WINTER by Ali Smith 

“Winter” is not so much a story per se as it is about the atmosphere of the season these characters occupy. The season, its time and place in the characters’ lives, becomes another character. “Winter” is the second book in Smith’s Seasonal cycle. I guess I should have read “Autumn” first, but I’m not sure it makes a difference. The seasonal theme is just that—part of the setting—not following a storyline involving the same characters. To be honest, I felt like I was reading someone’s mental health journal at the beginning of this book. Winter, when most things in nature are dead, begins with a list of dead things. Art writes a blog called Art in Nature without ever stepping foot outside. He hires a woman off the street to pretend to be his girlfriend during Christmas at his mother, Sophia’s. Sophia sees a disembodied head—the result of some traumatic childhood story. Iris, Sophia’s sister, is a “hopeless mythologizer” who spends her life estranged from the family because of her former life protesting the Nuclear Arms Race. Sounds exhausting. Kind of. But the writing is exquisite.

Favorite line: He wants the essentiality of winter, not this half-season grey selfsameness. He wants real winter where woods are sheathed in snow, trees emphatic with its white, their bareness shining and enhanced because of it, the ground underfoot snow-covered as if with frozen feathers or shredded cloud but streaked with gold through the trees from low winter sun, and at the end of the barely discernible track, along the dip in the snow that indicates a muffled path between the trees, the view and the woods opening to a light that’s itself untrodden, never been blemished, wide like an expanse of snow-sea, above it more snow promised, waiting its time in the blank of the sky.

MY SISTER: A JOURNEY TO MYSELF by Peter Breyer

(Sorry there's no photo of Peter's book. I loaned it to a friend!!) 

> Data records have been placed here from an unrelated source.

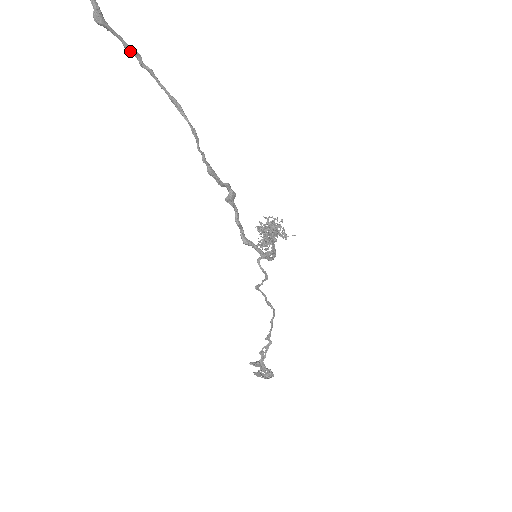
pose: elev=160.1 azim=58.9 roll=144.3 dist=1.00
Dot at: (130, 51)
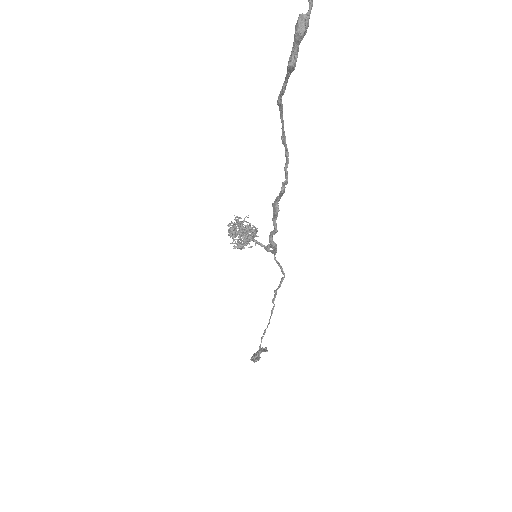
Dot at: occluded
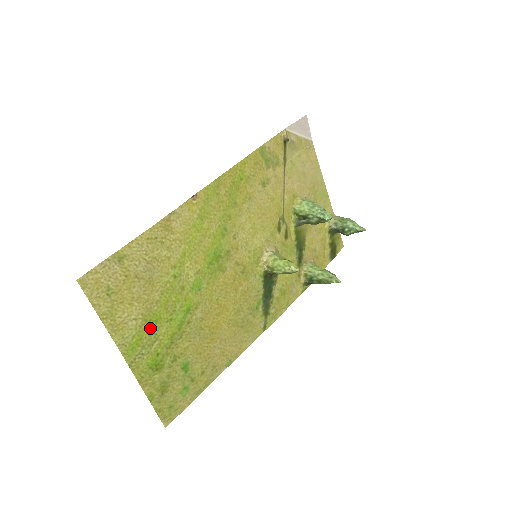
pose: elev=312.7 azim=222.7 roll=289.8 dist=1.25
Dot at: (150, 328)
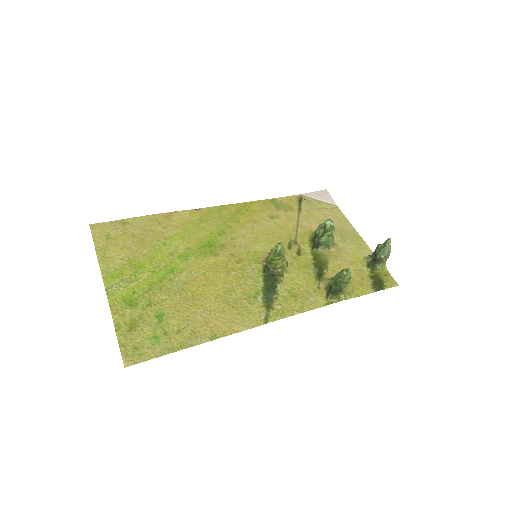
Dot at: (133, 270)
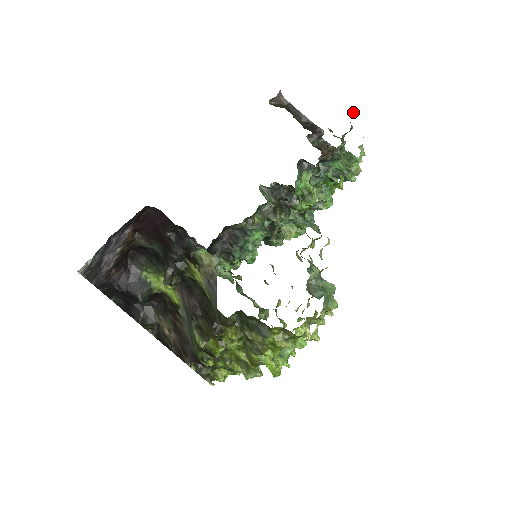
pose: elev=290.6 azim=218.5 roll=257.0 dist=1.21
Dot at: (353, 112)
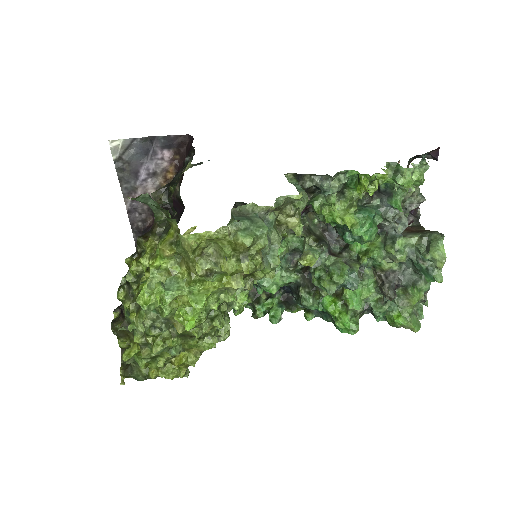
Dot at: occluded
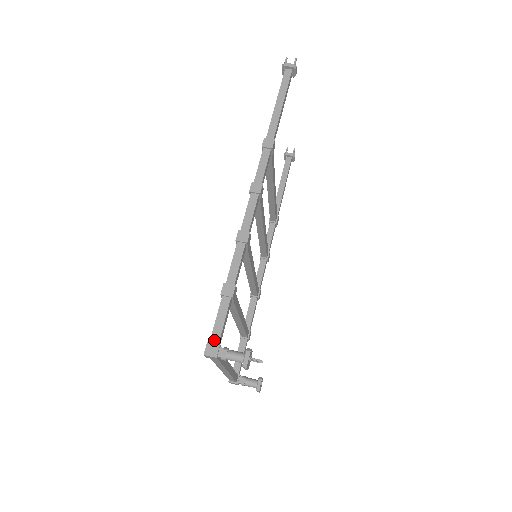
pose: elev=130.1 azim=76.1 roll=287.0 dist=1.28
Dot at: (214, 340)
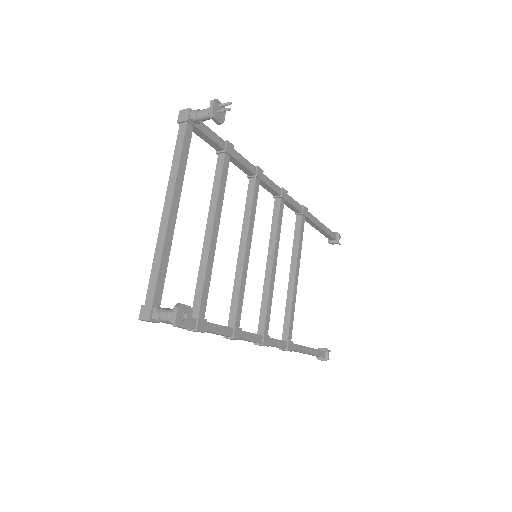
Dot at: occluded
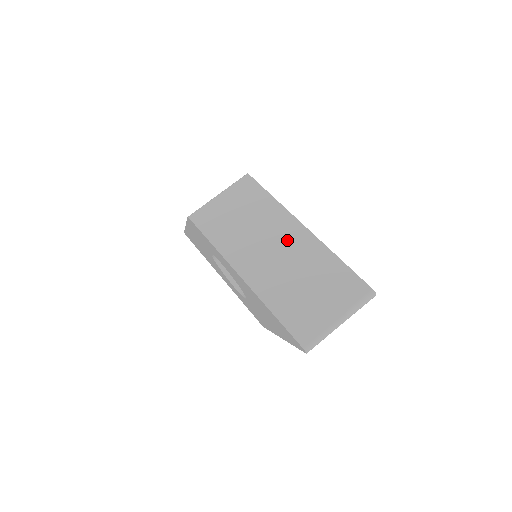
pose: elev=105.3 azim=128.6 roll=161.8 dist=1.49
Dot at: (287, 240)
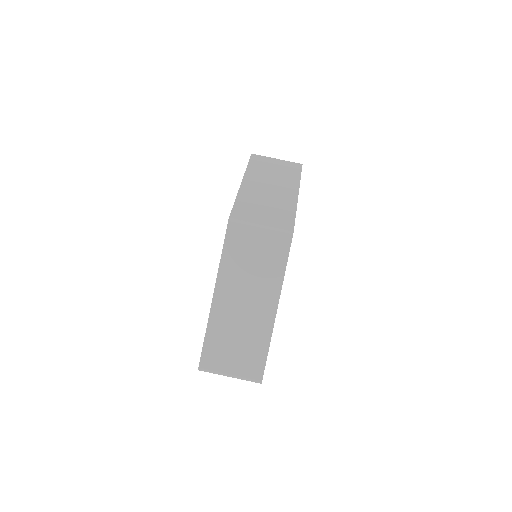
Dot at: (259, 306)
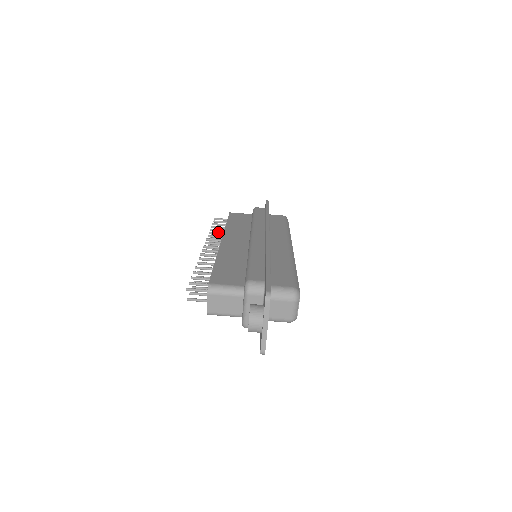
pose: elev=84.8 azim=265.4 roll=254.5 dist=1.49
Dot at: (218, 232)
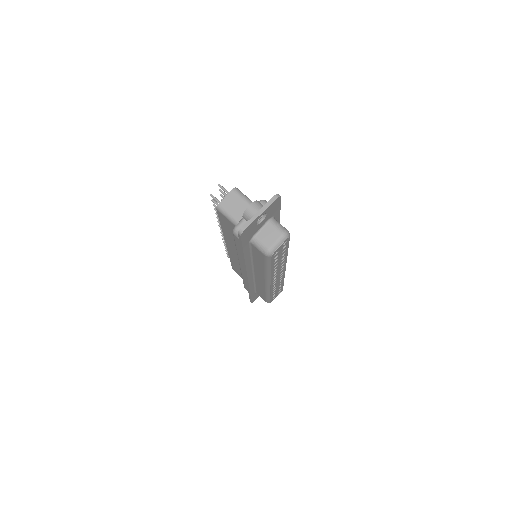
Dot at: occluded
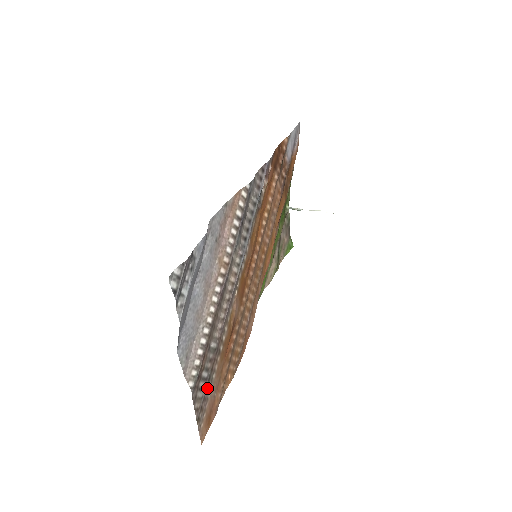
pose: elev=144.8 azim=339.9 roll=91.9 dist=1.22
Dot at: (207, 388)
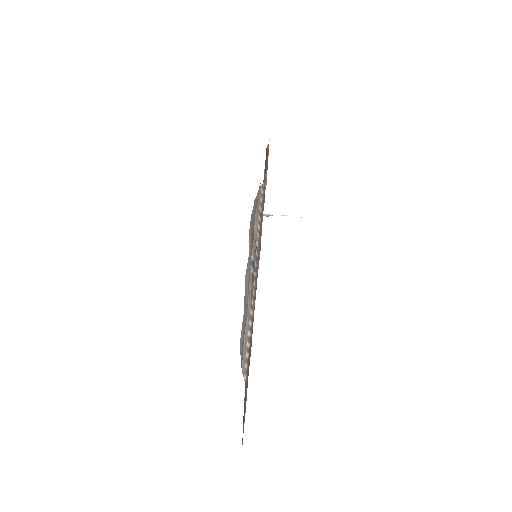
Dot at: (246, 384)
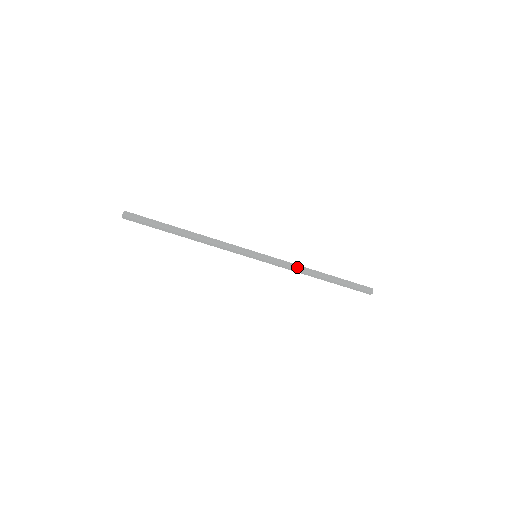
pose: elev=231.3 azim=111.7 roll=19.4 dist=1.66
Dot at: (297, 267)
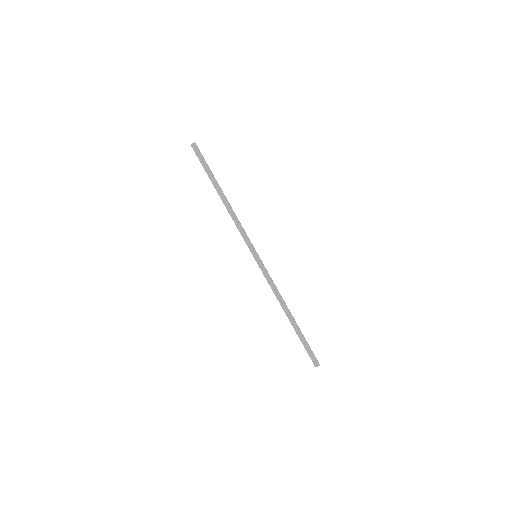
Dot at: occluded
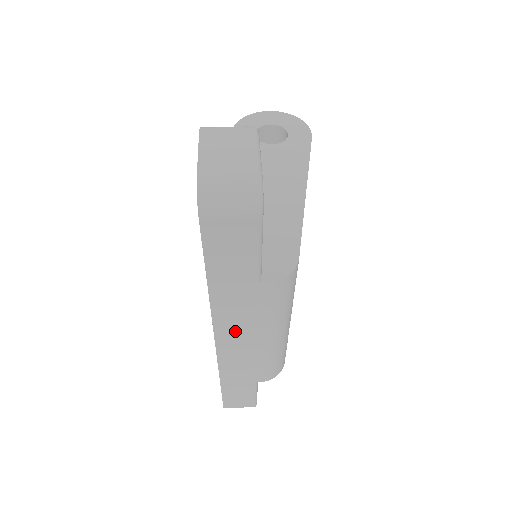
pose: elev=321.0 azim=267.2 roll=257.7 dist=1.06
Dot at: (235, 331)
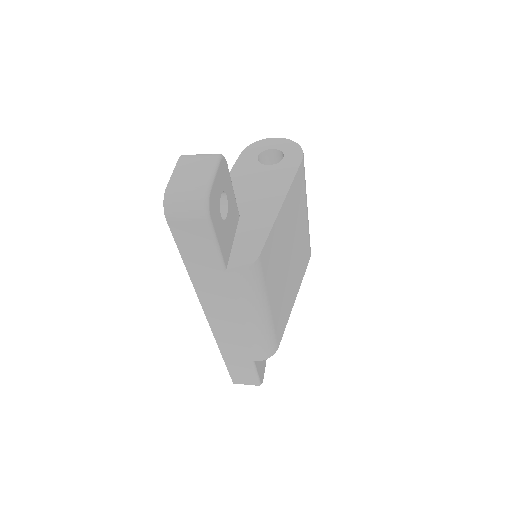
Dot at: (219, 311)
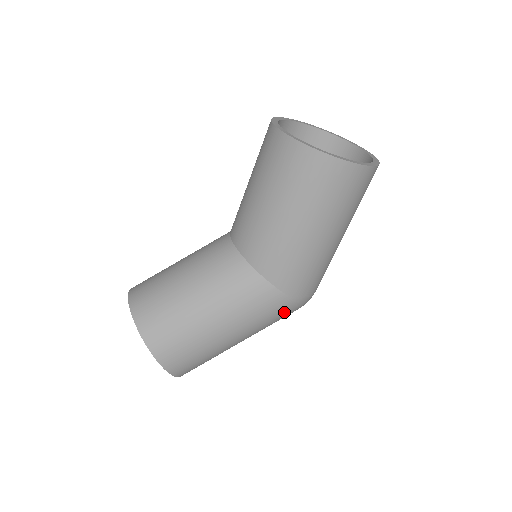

I met the author at The Paris Book Festival dinner where Breyer picked up an award for “My Sister,” a memoir of his quest to find the sister he never knew he had. I was interested in the subject matter since I, too, had a sibling, a product of a WWII romance, that I had never met. Overall, Breyer’s journey to reconnecting and ultimately finding family members torn apart by war captured the essence of family and what it means to find your place in its history. I’ve read about World War II, the Holocaust, Nazi Germany, the American campaign for and against the war, the French Resistance and the occupations of France—in historical fiction as well as nonfiction, but I have never read anything about German Jews, the Belgian occupation, and the hangover of feelings the German people felt after the war. A few quibbles I had with the memoir is it lacked basic information about the author—like his job. What he did before the quest for his sister consumed him. And more about his marriage to a black woman when interracial marriage wasn’t socially accepted. A good editor would have caught these gaps. I would be interested in hearing what a book discussion group would say about Breyer’s journey.

Favorite line:: I didn’t realize it at the time, but that phone call set off a chain of events that would change my life and the view I had of myself…yet coincidences don’t change lives: they come about through some inner yearning of our spirit for something more in our lives—as if God can read into the innermost depths of our souls to help us make our lives more fulfilling.